Data is not normally distributed, Spearman’s is then used.

Spearman’s Correlation Test

cor.test(sharks$air, sharks$water, method = "spearman") # Performing the correlation test using Spearman's method.

    Spearman's rank correlation rho

data:  sharks$air and sharks$water
S = 22007692, p-value = 0.2082
alternative hypothesis: true rho is not equal to 0
sample estimates:
        rho 
-0.05637344 

As the R-value is close to 0, we can assume that there is very weak to no correlation between the two factors.

2. Effect of Multiple Captures on Blotching Time

Research Questions

To check for the impact of multiple captures on the blotching time, a Paired T-test will be used if the data is normally distributed, or a Wilcoxon test if the data is not normal.

First, however, the research question needs to be established.

I want to test whether the mean blotching time on the second capture is significantly different from the first blotch time.

The null hypothesis is if there is no significant difference between the two blotch times.

The alternative hypothesis is that the two blotch times are significantly different.

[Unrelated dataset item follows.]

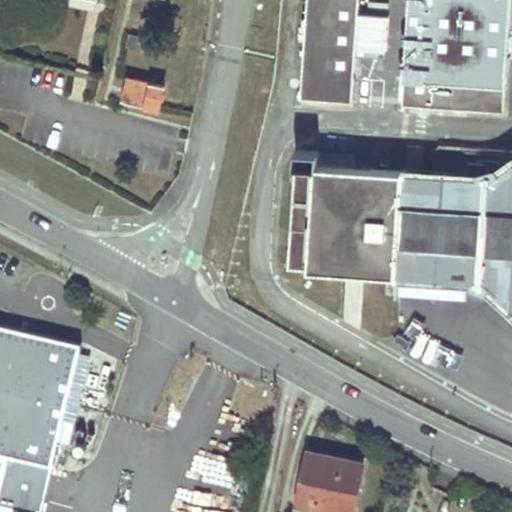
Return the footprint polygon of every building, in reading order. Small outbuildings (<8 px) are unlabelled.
[(345,99),(351,0),(299,0),(293,96),(345,99)] [(508,0),(406,0),(400,104),(501,111),(508,0)] [(160,109),(166,87),(130,77),(125,101),(160,109)] [(310,163),(311,150),(288,148),(287,164),(280,265),(388,273),(388,275),(391,276),(391,273),(429,275),(429,278),(432,278),(432,276),(469,279),(468,281),(472,282),(472,283),(477,284),(477,280),(503,304),(503,308),(506,309),(507,307),(511,311),(511,149),(429,144),(427,171),(412,170),(414,145),(400,144),(398,167),(396,167),(395,170),(310,163)] [(0,323),(0,449),(10,452),(54,463),(83,343),(0,323)] [(254,429),(246,428),(243,443),(251,445),(254,429)] [(357,511),(369,455),(307,442),(294,503),(336,511),(357,511)] [(54,463),(10,452),(0,492),(0,499),(18,504),(42,511),(54,463)] [(366,510),(372,511),(374,511),(377,501),(383,475),(374,473),(366,510)] [(423,484),(383,475),(377,501),(417,511),(423,484)] [(0,511),(17,511),(18,504),(0,499),(0,511)] [(416,511),(417,511),(377,501),(374,511),(416,511)]
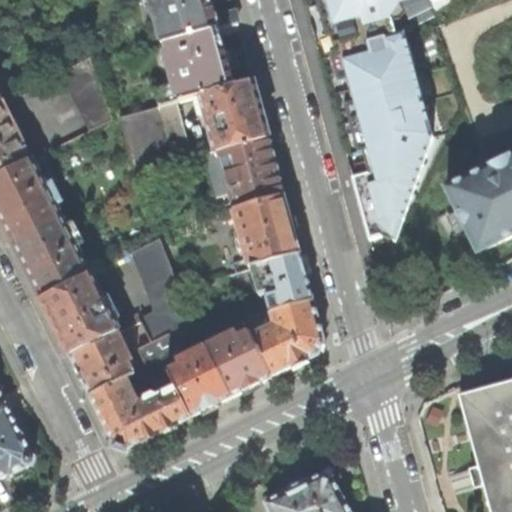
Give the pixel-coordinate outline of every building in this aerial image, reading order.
[(151,0),(163,43),(168,42),(220,27),(239,22),(235,10),(216,16),(211,0),(151,0)] [(304,0),(310,19),(377,0),(304,0)] [(431,126),(396,0),(377,0),(310,19),(371,238),(396,231),(431,126)] [(160,106),(201,95),(235,85),(227,56),(224,48),(226,48),(220,27),(168,42),(171,53),(167,54),(176,85),(156,91),(160,106)] [(92,130),(115,119),(90,57),(61,72),(92,130)] [(217,153),(220,152),(270,139),(260,107),(254,80),(235,85),(201,95),(217,153)] [(3,101),(0,102),(0,175),(32,159),(3,101)] [(136,175),(207,156),(200,128),(167,138),(159,107),(115,119),(136,175)] [(220,152),(236,209),(286,196),(277,166),(270,139),(220,152)] [(480,250),(511,233),(511,156),(449,188),(465,221),(480,250)] [(34,159),(32,159),(0,175),(0,215),(13,241),(64,216),(58,206),(64,203),(54,184),(48,187),(34,159)] [(252,268),(253,268),(302,255),(293,222),(286,196),(236,209),(252,268)] [(69,227),(64,216),(13,241),(28,269),(42,298),(92,274),(78,247),(84,244),(75,224),(69,227)] [(122,260),(135,253),(149,246),(145,238),(117,251),(122,260)] [(135,253),(157,313),(184,301),(161,240),(149,246),(135,253)] [(267,294),(273,312),(314,301),(307,276),(302,255),(253,268),(260,295),(267,294)] [(120,331),(92,274),(42,298),(56,326),(71,355),(119,332),(120,331)] [(141,321),(152,342),(170,334),(172,338),(194,328),(184,301),(157,313),(141,321)] [(276,325),(252,336),(273,377),(328,350),(320,322),(314,301),(273,312),(276,325)] [(133,361),(119,332),(71,355),(71,356),(80,374),(92,396),(127,379),(136,374),(130,363),(133,361)] [(237,332),(207,346),(232,398),(252,388),(273,377),(252,336),(251,332),(240,337),(237,332)] [(148,368),(150,367),(164,361),(179,353),(172,338),(170,334),(152,342),(138,349),(148,368)] [(172,377),(176,386),(192,418),(210,409),(232,398),(207,346),(178,362),(181,366),(170,372),(172,377)] [(158,384),(172,377),(170,372),(164,361),(150,367),(158,384)] [(158,384),(162,393),(176,386),(172,377),(158,384)] [(154,436),(192,418),(176,386),(162,393),(158,395),(154,392),(145,397),(144,402),(140,404),(127,379),(92,396),(120,453),(154,436)] [(511,511),(511,382),(459,398),(481,476),(490,511),(511,511)] [(0,408),(0,478),(8,474),(10,476),(29,467),(34,467),(36,458),(33,457),(23,438),(22,438),(19,431),(6,406),(0,408)] [(349,511),(344,501),(343,498),(342,498),(332,479),(333,478),(335,476),(336,474),(335,472),(335,470),(333,469),(332,468),(330,467),(327,468),(325,469),(323,472),(323,474),(324,476),(311,483),(310,482),(307,483),(284,494),(285,495),(267,504),(271,511),(349,511)]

Preparing and Visualising the Data

Summarising the Data:

Blotching %>%  
  group_by(Observation) %>%  # Grouping this data by blotch1 and blotch 2
  summarise(
    count = n(),  # Calculating the numnber in blotch1 and blotch 2
    mean = mean(BlotchingTime),  # Calculating the mean time of blotching
    sd = sd(BlotchingTime)       # Calculating the standard deviation of blotching 
  )

# A tibble: 2 × 4
  Observation count  mean    sd
  <chr>       <int> <dbl> <dbl>
1 blotch1        50  35.0  1.10
2 blotch2        50  36.0  1.16

# Output is a summary table.

Visualising the Data

box.plot <- Blotching %>%  # Calling in the data and saving as new dataset for presentation later
  # ggplot here is defining the axis, grouping each ID point, and colouring the points by observation.
  ggplot(aes(x = Observation, y = BlotchingTime, fill = Observation)) +
  geom_boxplot() + # Creating a boxplot graph with the ggplot variables
  labs(
    x = "Capture Event",  
    y = "Blotching Time (seconds)"  # Labelling of axis
  ) +
  theme_minimal(base_size = 13) +  # Changes the graph aesthetics
  theme(legend.position = "none") +  # Removing the legend
  scale_fill_brewer(palette = "Dark2")  # Settin the colour scale of the  graph.
box.plot

This can be put into a paired data plot:

paired.plot <- Blotching %>% # Calling in the data and saving as new dataset for presentation later
  # ggplot here is defining the axis, grouping each ID point together, and colouring the points by observation
ggplot(aes(x = Observation, y = BlotchingTime, group = ID, color = Observation)) +
  geom_line(linewidth = 1, color = "darkgrey", alpha = 0.7) + # Adding of the lines to the scatter plot
  geom_point(size = 1.8) +  # Creating a scatter plot
  theme_minimal(base_size = 13) +   # Setting the theme of the graph
  theme(legend.position = "none") +  # Removing of the legend
  labs(x = "Capture Event",
       y = "Blotching Time (seconds)") + # Labelling of the axis
  scale_color_brewer(palette = "Dark2")  # Setting the colour palette of the points
 paired.plot 

# Using patchwork package, the 2 graphs can be combined into a single graph:
combined <- box.plot + paired.plot + plot_layout(ncol = 2)
combined

Preliminary test to check paired t-test assumptions:

1. Are the 2 samples paired? Yes, both are a time for blotching.
2. Is this a large sample? No, I will test for normality on data.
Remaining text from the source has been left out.